Photography : Portraiture
Dear me
Britney’s Sweet 17 Beauty Portraits by Winson
24
Dec 2017

Dear me,

There are a lot of things that have been going on right now, but it’s not really happening in real life, it’s happening in my mind, and the worst thing about it is me not knowing what are God’s plans for my life.

Life right now is just me trying to find the right answers without knowing how, and that feeling keeps repeating itself, like I’m going in a circle over and over again asking this question: should I move to Singapore for college without graduating high school or should I just stay here and wait until I graduate then leaving for college?

It surely is a big decision that could go both ways. It’s either very wrong or really good. If you ask me this question 5 years ago, I would’ve definitely said I would stay. Now, the answer might be leaving, but I’m scared that it would not turn out like what God wanted it to be. I don’t want to look back to this moment and think how stupid I was for not taking the chance. I don’t want to screw this up, knowing that He has listened and will always listen to whatever my prayer is.

And I’ve just realized that i’m really turning 17 in 2 months. Not being able to make a decision is such a disappointment for me.

People always say, “17 is the age of maturity.” It’s like a turning point from your childish self into more mature self. To be honest, I don’t think that term really works for me on decision making. It bothers me a lot that I can’t figure this out at this age, because I feel like I have given myself enough time to think about this matter but still cannot seem to figure it out. Somehow, it is exciting to see all the surprises because I believe it’s going to be best thing that could possibly happen.

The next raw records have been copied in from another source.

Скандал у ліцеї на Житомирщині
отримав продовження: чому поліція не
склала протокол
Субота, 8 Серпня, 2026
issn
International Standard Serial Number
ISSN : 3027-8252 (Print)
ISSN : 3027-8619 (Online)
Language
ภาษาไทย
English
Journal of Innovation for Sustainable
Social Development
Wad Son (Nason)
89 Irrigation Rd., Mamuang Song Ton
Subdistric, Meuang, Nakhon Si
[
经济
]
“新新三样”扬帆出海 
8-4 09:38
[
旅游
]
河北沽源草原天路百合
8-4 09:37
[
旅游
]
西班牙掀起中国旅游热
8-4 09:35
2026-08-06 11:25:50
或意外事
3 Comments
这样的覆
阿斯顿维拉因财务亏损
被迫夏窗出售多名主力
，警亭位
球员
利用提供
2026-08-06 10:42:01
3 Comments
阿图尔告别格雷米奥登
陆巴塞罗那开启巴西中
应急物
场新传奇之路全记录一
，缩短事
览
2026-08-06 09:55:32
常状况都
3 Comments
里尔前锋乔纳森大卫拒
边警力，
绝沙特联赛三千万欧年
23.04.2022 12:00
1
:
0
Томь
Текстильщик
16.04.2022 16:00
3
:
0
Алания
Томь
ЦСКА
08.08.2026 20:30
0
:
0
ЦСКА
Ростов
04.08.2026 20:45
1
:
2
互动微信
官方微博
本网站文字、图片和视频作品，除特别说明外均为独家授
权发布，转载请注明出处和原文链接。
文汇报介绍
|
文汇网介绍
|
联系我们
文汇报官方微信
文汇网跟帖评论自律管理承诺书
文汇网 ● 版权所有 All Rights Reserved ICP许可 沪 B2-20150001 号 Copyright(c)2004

In fact, if you turn out regretting the decision that I made 6 years ago, that’s okay. Because God is with you, He won’t leave you. You have seen Him open another way when there were none, and I believe He is going to do it again.

You are precious, so stop being so perfectionist that you hate yourself for not being able to do nor be the things you wanted or thought could do.

By now, I hope you finally can stop holding onto the what could have beens, as if they were memories. Whatever happens, be thankful for it. Be glad that you’ve made it this far and still fighting for your battles.

I’ve always wanted you to be a fashion designer; having your own workspace, loving your job, and being successful not only material things, but in every other ways.

Even if you cannot have your dream job or whatever you wanted, it’s fine. All that you ever need, God has provided them within you. And everything else is simply a blessing to what you already have. Because life is a series of tiny miracles.